Sources and where to get keys

VirusTotal

Used for IP, domain, and hash analysis. Sign up at virustotal.com to get a free API key.

AbuseIPDB

Used for IP reputation analysis. Register at abuseipdb.com to generate a key.

PolySwarm

Used for hash analysis. Create an account at polyswarm.network to obtain a key.

OpenRouter

Required for the AI verdict. Get a key at openrouter.ai. Free-tier models are available.
Robtex is used for domain analysis only and does not require an API key.

Setting keys in the UI

The easiest way to configure your keys is through the settings modal in the platform.
1

Open the API keys modal

Click the key icon in the top-right corner of the interface. The API Keys settings modal opens.
2

Enter your keys

Fill in the fields for the services you have keys for.
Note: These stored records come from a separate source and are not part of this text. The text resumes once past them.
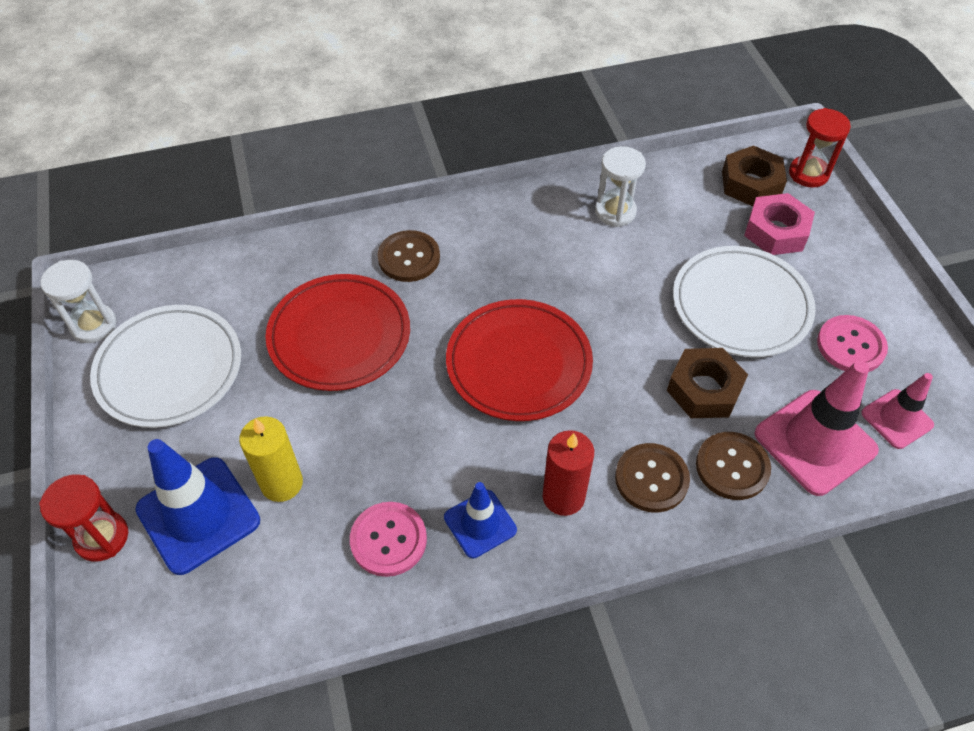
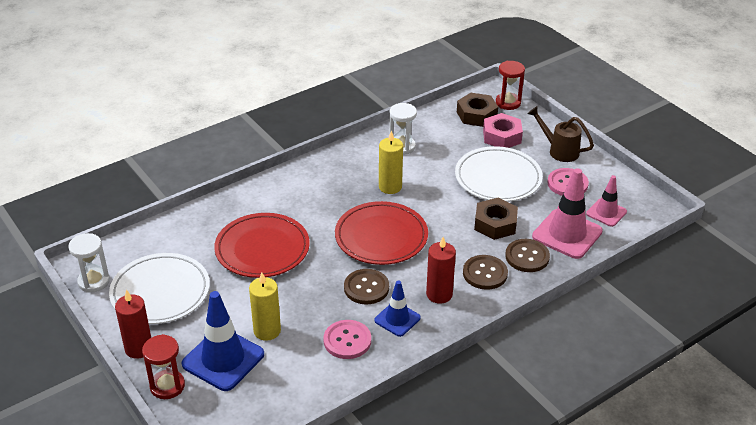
camera: 20 degrees left, 15 degrees down
brown button [377,230,440,282] -> brown button moved to [344,269,389,305]
none -> red candle [115,289,151,359]
none -> yellow candle [379,130,403,194]
none -> brown watering can [527,106,594,162]

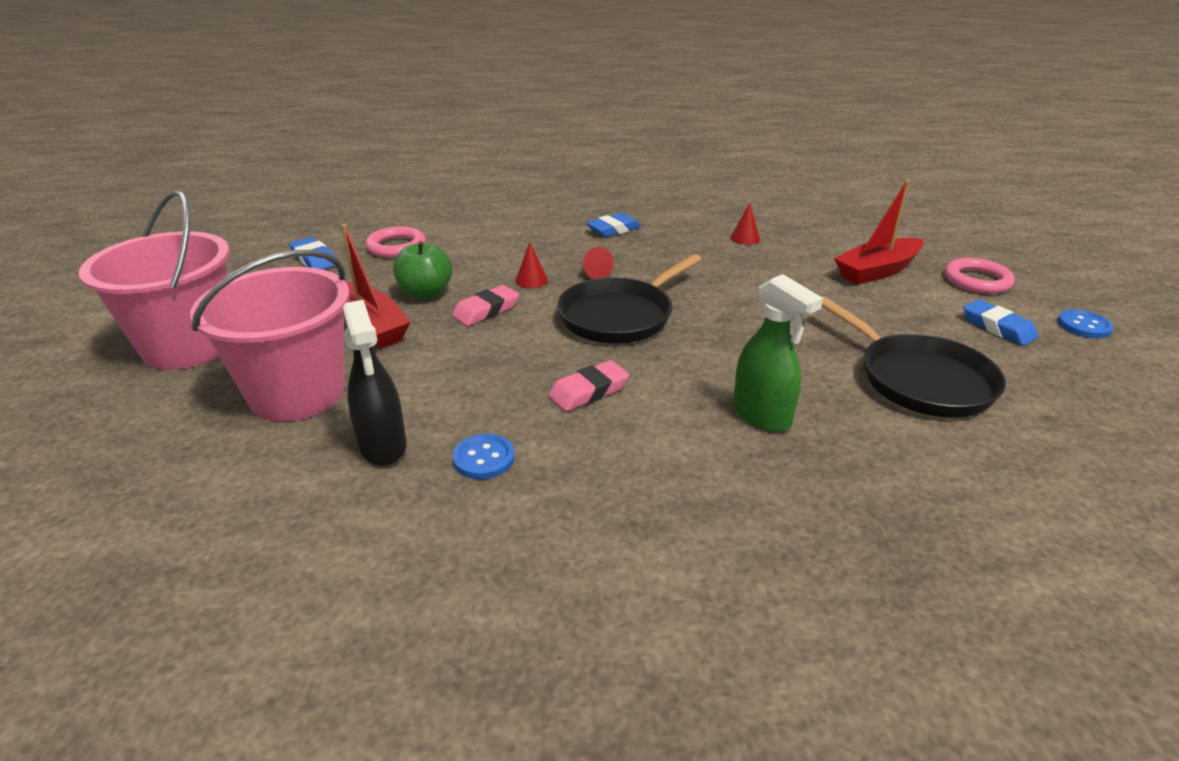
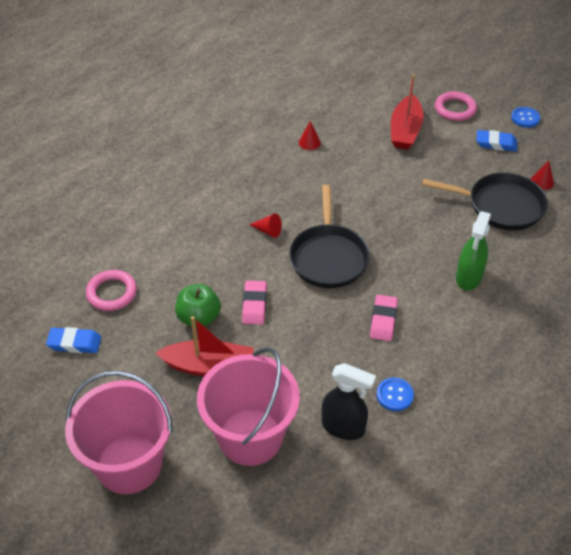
camera: 45 degrees left, 15 degrees up
red cone [515,242,548,288] -> red cone moved to [531,160,554,190]
blue eraser [586,213,641,237] -> none
green spray bottle [733,274,823,432] -> green spray bottle turned 105 degrees clockwise [456,211,491,291]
You can leave fields empty for services where you want to fall back to server defaults.
FieldServiceUsed for
OpenRouterAI verdictAll IoC types
VirusTotalThreat intelIP, domain, hash
AbuseIPDBThreat intelIP addresses
PolySwarmThreat intelFile hashes
3

Save

Click Guardar. Your keys are saved immediately and used for all subsequent analyses.
API keys are stored in your browser’s localStorage. They are never sent to the server except inside the HTTP request headers for each analysis you run. Clear them at any time by clicking Limpiar todas in the modal, or by clearing your browser’s local storage.

Passing keys via HTTP headers

If you are calling the API directly rather than using the UI, pass your keys as request headers.
HeaderService
X-OpenRouter-KeyOpenRouter
X-VT-KeyVirusTotal
X-AbuseIPDB-KeyAbuseIPDB
X-Polyswarm-KeyPolySwarm
curl "https://ctai.marcvspt.tech/api/ctai?ioc=1.2.3.4" \
  -H "X-OpenRouter-Key: sk-or-your-key" \
  -H "X-VT-Key: your-virustotal-key" \
  -H "X-AbuseIPDB-Key: your-abuseipdb-key"
You do not need to supply all headers. Omit any header for a service where you are happy using the server’s default key (if configured), or where you want to rely on the source’s unauthenticated access.

What happens when a key is missing

When a key for a threat intelligence source is not provided — either via the UI or a request header — CyberThreat AI falls back to the server-side key configured by the instance operator. If no key is available at all for a given source, that source is queried without authentication (where supported) or skipped, and a source warning appears alongside your results. Source warnings do not stop the analysis. The AI verdict is generated using data from whichever sources did respond. See Interpreting results for more on how source warnings appear and what they mean. If no OpenRouter key is available from either source — your header or the server default — the analysis will fail at the AI stage with an invalid_api_key error.